Pour mobiliser le grand public sur la crise climatique, encore faut-il en parler. Tandis que de nouveaux récits dépeignant un monde durable et désirable commencent tout juste à faire leur apparition, seuls 3% des scénarios télévisés et cinématographiques font aujourd’hui état de l’urgence écologique. C’est le constat qui a poussé l’agence de consulting américaine Good Energy à créer un nouvel outil évaluant la représentation du changement climatique dans les œuvres de culture populaire.
Intitulé “Climate reality check”, ce test qui peut s’appliquer tout autant aux films, qu’aux séries ou aux émissions télévisées, se décompose en deux questions : est-ce que la crise climatique existe et est-ce qu’au moins l’un des personnages le sait ? Le premier point permet de s’assurer que le monde est représenté tel qu’il est, sans faire l’impasse sur les impacts du réchauffement climatique. “Plusieurs études montrent que les spectateurs qui voient le changement climatique dans les films sont plus susceptibles d’en faire une priorité dans la vie réelle”, notent les auteurs du test.
Les Oscars à l’épreuve du test
Le second volet a pour objectif de veiller à ce que le changement climatique soit formulé clairement par l’un des personnages. Cela peut se concrétiser lors d’une conversation ou au travers d’une action en réponse à la crise climatique, permettant au téléspectateur de s’identifier au héros. La verbalisation peut également encourager le public à prendre la parole sur le sujet. Selon une étude de l’université de Yale, à peine plus d’un tiers des Américains parlent du changement climatique avec leur famille ou leurs amis. Un silence qui peut être source d’éco-anxiété ou d’inaction.
Pour mettre à l’épreuve le Climate reality check, une équipe de chercheurs a analysé les longs-métrages nommés lors de la cérémonie 2024 des Oscars. Sur 31 films, treize répondent à la seule contrainte imposée par le test : que les œuvres ne se déroulent pas dans un passé lointain ou sur d’autres planètes que la Terre. Sur le podium final, seulement trois longs-métrages tirent leur épingle du jeu. On retrouve tout d’abord le blockbuster “Barbie”, durant lequel Sasha, une adolescente rebelle, évoque le lien entre crise climatique et consumérisme au détour d’un dialogue avec la poupée grandeur nature.

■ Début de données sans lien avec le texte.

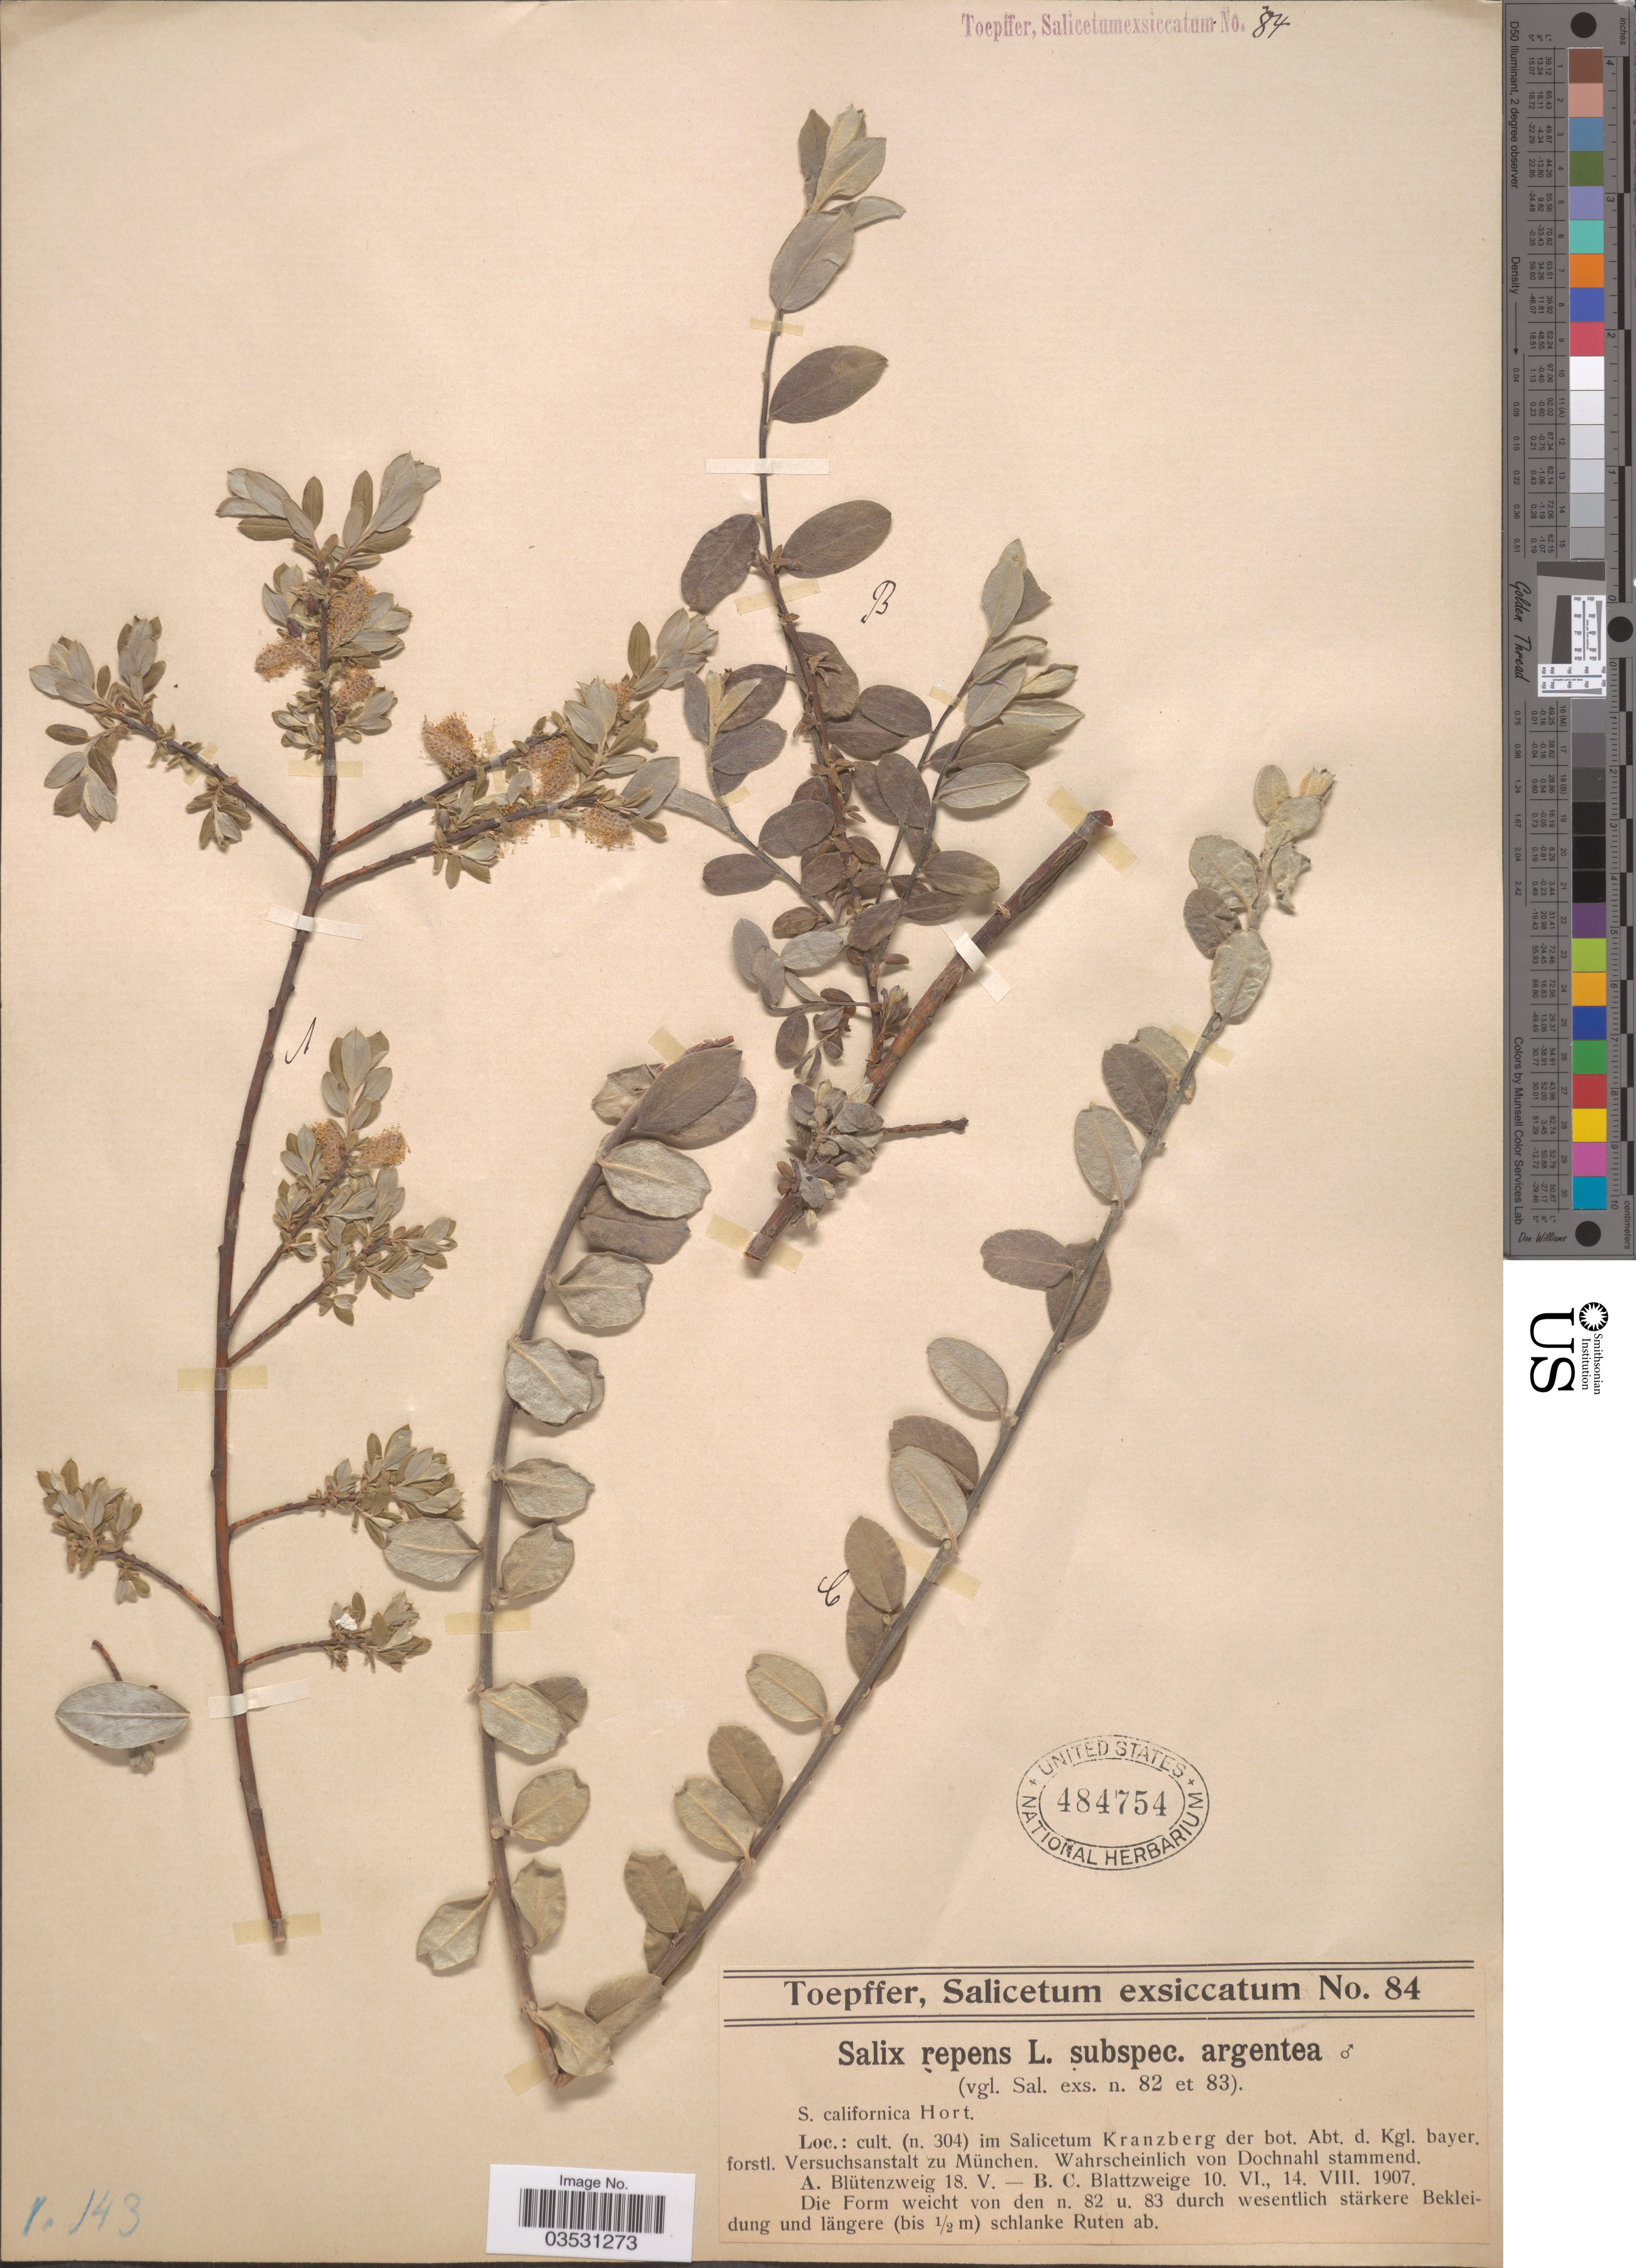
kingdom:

Représenter pour mieux mobiliser
Puis vient “Mission : Impossible-Dead Reckoning Part One”, dont la narration tourne autour d’une intelligence artificielle imaginée pour aider les Etats-Unis à se préparer au “chaos climatique”. Enfin, le film “Nyad”, sorti sous le titre “Insubmersible” en France, passe lui aussi le test haut la main en mettant en scène l’impact du réchauffement du climat et des océans sur la biodiversité. “Il s’agit d’une démonstration claire que la reconnaissance de la crise climatique à l’écran peut se faire de manière divertissante et artistique”, estime Anna Jane Joyner, fondatrice de Good Energy, dans une interview à Variety.
Avec le Climate reality check, Good Energy espère établir une évaluation de référence à la mesure de son modèle, le test de Bechdel-Wallace, créé dans les années 80 par l’autrice de BD Alison Bechdel. Utilisé dans le monde entier afin de déterminer l’inclusion des femmes à l’écran, ce dernier est toujours d’actualité. Et pour cause, qu’il s’agisse d’enjeux sociaux ou environnementaux, la représentation est l’un des outils essentiels de l’appel à l’action du public. Dans une étude publiée en 2022, l’Ademe et l’ONG Place to B estimaient ainsi que 65% des spectateurs reconnaissent “les bénéfices de la fiction pour sensibiliser, mais aussi pour se mobiliser en faveur de l’environnement”.